*Task details:* Your answer must be an exact repeat of the lines from the one containing "В Ростовской области" through the last line of the records, both included, with no pictures.

Extracted page text data
==*==
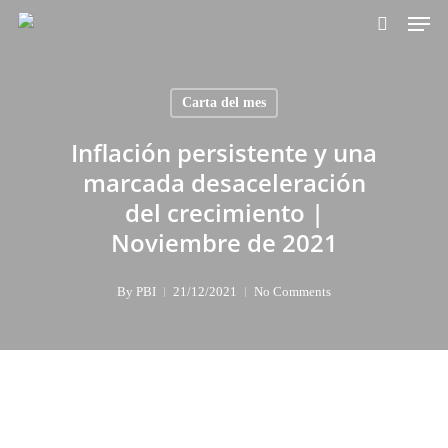
Skip
Men
to
search
main
content
Carta del mes
Inflación persistente y una
marcada desaceleración
del crecimiento |
Noviembre de 2021
By
PBI
21/12/2021
No Comments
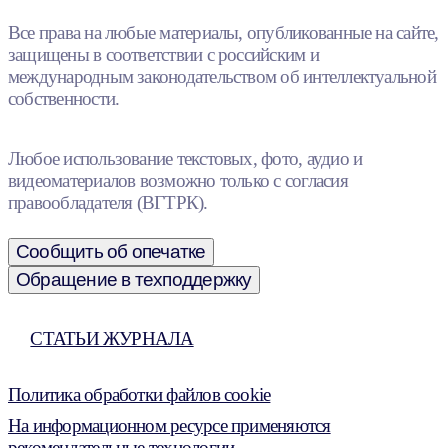
Все права на любые материалы, опубликованные на сайте,
защищены в соответствии с российским и
международным законодательством об интеллектуальной
собственности.
Любое использование текстовых, фото, аудио и
видеоматериалов возможно только с согласия
правообладателя (ВГТРК).
Сообщить об опечатке
Обращение в техподдержку
СТАТЬИ ЖУРНАЛА
Политика обработки файлов cookie
На информационном ресурсе применяются
рекомендательные технологии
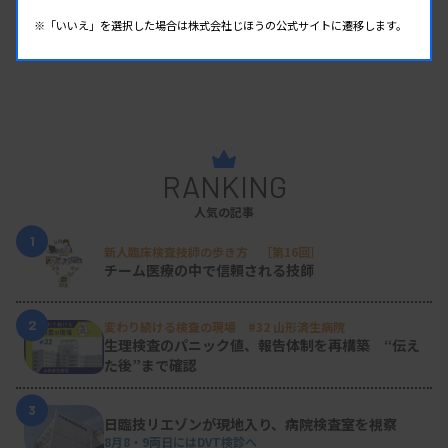
【参加費・定員など】
※「いいえ」を選択した場合は株式会社じほうの公式サイトに遷移します。
・参加費：会員・賛助会員 3000円、 非賛助会
員・他職種 5000円
・定 員：6
0
名
RANKING
・対 象：日本臨床衛生検査技師会会員
人気の記事
1
新人臨床検査技師の歩き方 ［第16回］
チーム医療の中で信頼される技師
2
変わり続ける検査の現場 #32 山形済生病院
生理検査のパニック値、報告体制を再構築 “伝え
た後”まで確認
3
日臨技リエゾンが現地入り、病院検査室を視察
8月8・9両日にはDVT検診へ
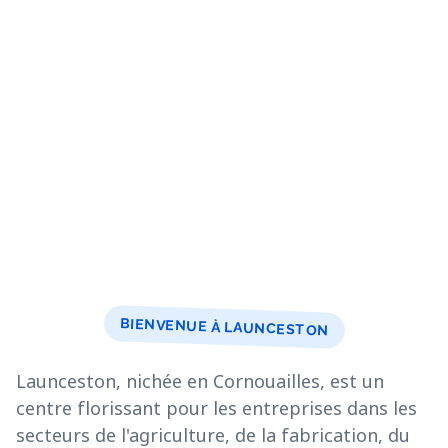
BIENVENUE À LAUNCESTON
Launceston, nichée en Cornouailles, est un
centre florissant pour les entreprises dans les
secteurs de l'agriculture, de la fabrication, du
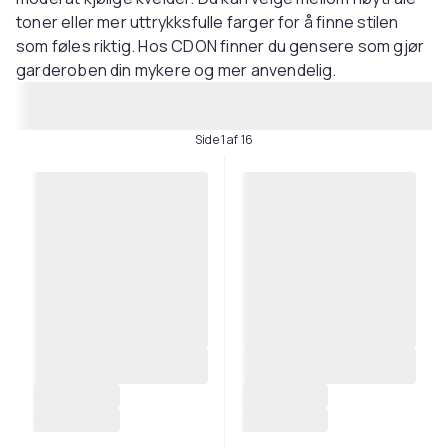
toner eller mer uttrykksfulle farger for å finne stilen
som føles riktig. Hos CDON finner du gensere som gjør
garderoben din mykere og mer anvendelig.
Side 1 af 16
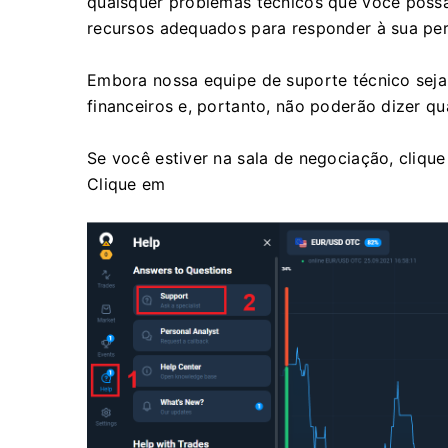
quaisquer problemas técnicos que você possa 
recursos adequados para responder à sua perg
Embora nossa equipe de suporte técnico seja b
financeiros e, portanto, não poderão dizer qu
Se você estiver na sala de negociação, cliqu
Clique em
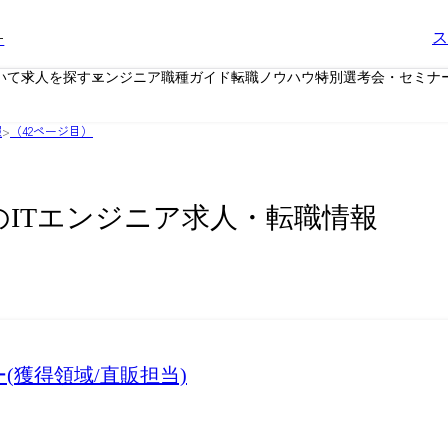
ー
ス
いて
求人を探す
エンジニア職種ガイド
転職ノウハウ
特別選考会・セミナ
報
>
（42ページ目）
のITエンジニア求人・転職情報
ー(獲得領域/直販担当)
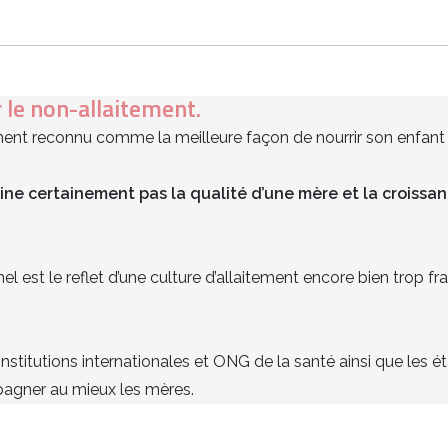
r le non-allaitement.
lement reconnu comme la meilleure façon de nourrir son enfan
ne certainement pas la qualité d’une mère et la croissan
l est le reflet d’une culture d’allaitement encore bien trop fr
nstitutions internationales et ONG de la santé ainsi que les é
agner au mieux les mères.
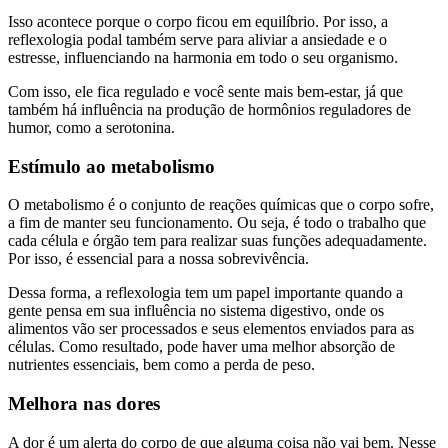
Isso acontece porque o corpo ficou em equilíbrio. Por isso, a
reflexologia podal também serve para aliviar a ansiedade e o
estresse, influenciando na harmonia em todo o seu organismo.
Com isso, ele fica regulado e você sente mais bem-estar, já que
também há influência na produção de hormônios reguladores de
humor, como a serotonina.
Estímulo ao metabolismo
O metabolismo é o conjunto de reações químicas que o corpo sofre,
a fim de manter seu funcionamento. Ou seja, é todo o trabalho que
cada célula e órgão tem para realizar suas funções adequadamente.
Por isso, é essencial para a nossa sobrevivência.
Dessa forma, a reflexologia tem um papel importante quando a
gente pensa em sua influência no sistema digestivo, onde os
alimentos vão ser processados e seus elementos enviados para as
células. Como resultado, pode haver uma melhor absorção de
nutrientes essenciais, bem como a perda de peso.
Melhora nas dores
A dor é um alerta do corpo de que alguma coisa não vai bem. Nesse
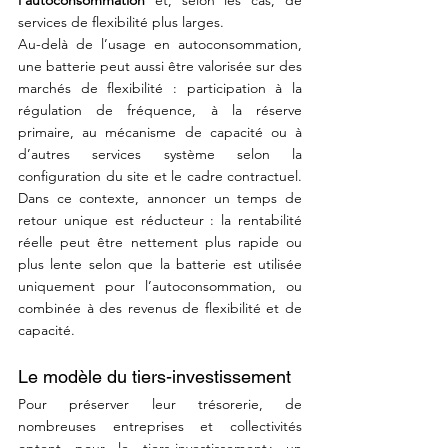
l’autoconsommation
 et, selon les cas, de 
services de flexibilité plus larges.
Au-delà de l’usage en autoconsommation, 
une batterie peut aussi être valorisée sur des 
marchés de flexibilité : participation à la 
régulation de fréquence, à la réserve 
primaire, au mécanisme de capacité ou à 
d’autres services système selon la 
configuration du site et le cadre contractuel. 
Dans ce contexte, annoncer un temps de 
retour unique est réducteur : la rentabilité 
réelle peut être nettement plus rapide ou 
plus lente selon que la batterie est utilisée 
uniquement pour l’autoconsommation, ou 
combinée à des revenus de flexibilité et de 
capacité.
Le modèle du tiers-investissement
Pour préserver leur trésorerie, de 
nombreuses entreprises et collectivités 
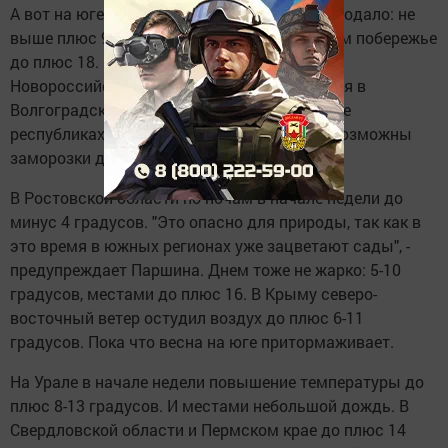
А вот на юге - в Краснодарском крае - похолодало: не
выше плюс 9-14 градусов. На Черноморском побережье
до плюс 18. Ниже, чем в Москве. В районе
Новороссийска сильный ветер. До 23 апреля в
Волгоградской области и Калмыкии, а также
республиках Северного Кавказа по ночам возможны
заморозки до минус 5 градусов.
В Ростовской области по ночам в начале недели до
минус 4 градусов. "Это опасно для природы, так как в
это время в южных регионах уже зацветают сады", -
предупреждает Паршина. Днем тоже не жарко: 5-10
градусов, местами до плюс 16. В Крыму северо-
восточный ветер остудил воздух до плюс 6-11
градусов. Пока что весна на юге притормаживает.
На Урале в начале недели повышение температуры до
плюс 8-13 градусов. И местами небольшой дождь. В
Свердловской области и Пермском крае до плюс 14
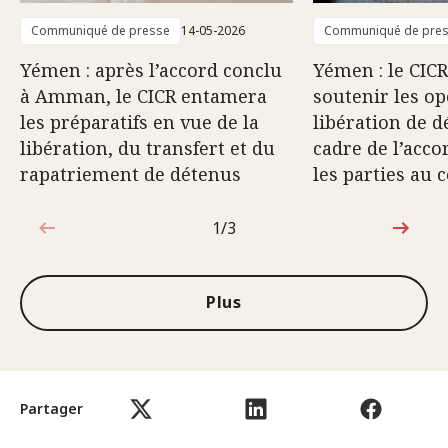
Communiqué de presse
14-05-2026
Communiqué de pre
Yémen : après l’accord conclu
Yémen : le CICR
à Amman, le CICR entamera
soutenir les op
les préparatifs en vue de la
libération de d
libération, du transfert et du
cadre de l’acco
rapatriement de détenus
les parties au c
1/3
1sur3
Plus
Partager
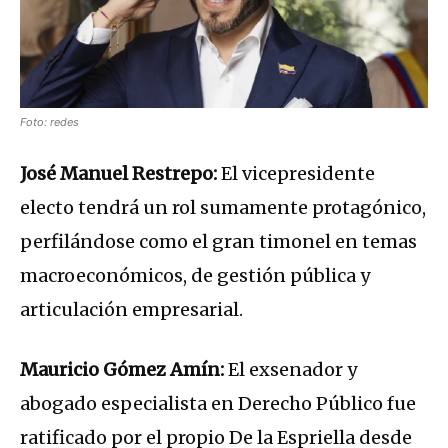
Foto: redes
José Manuel Restrepo:
El vicepresidente
electo tendrá un rol sumamente protagónico,
perfilándose como el gran timonel en temas
macroeconómicos, de gestión pública y
articulación empresarial.
Mauricio Gómez Amín:
El exsenador y
abogado especialista en Derecho Público fue
ratificado por el propio De la Espriella desde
==*==
*Reply to the exercise:*
В Ростовской области по ночам в начале недели до
минус 4 градусов. "Это опасно для природы, так как в
это время в южных регионах уже зацветают сады", -
предупреждает Паршина. Днем тоже не жарко: 5-10
градусов, местами до плюс 16. В Крыму северо-
восточный ветер остудил воздух до плюс 6-11
градусов. Пока что весна на юге притормаживает.
На Урале в начале недели повышение температуры до
плюс 8-13 градусов. И местами небольшой дождь. В
Свердловской области и Пермском крае до плюс 14
Communiqué de presse
14-05-2026
Communiqué de pre
Yémen : après l’accord conclu
Yémen : le CICR
à Amman, le CICR entamera
soutenir les op
les préparatifs en vue de la
libération de d
libération, du transfert et du
cadre de l’acco
rapatriement de détenus
les parties au c
1/3
1sur3
Plus
Partager
Foto: redes
José Manuel Restrepo:
El vicepresidente
electo tendrá un rol sumamente protagónico,
perfilándose como el gran timonel en temas
macroeconómicos, de gestión pública y
articulación empresarial.
Mauricio Gómez Amín:
El exsenador y
abogado especialista en Derecho Público fue
ratificado por el propio De la Espriella desde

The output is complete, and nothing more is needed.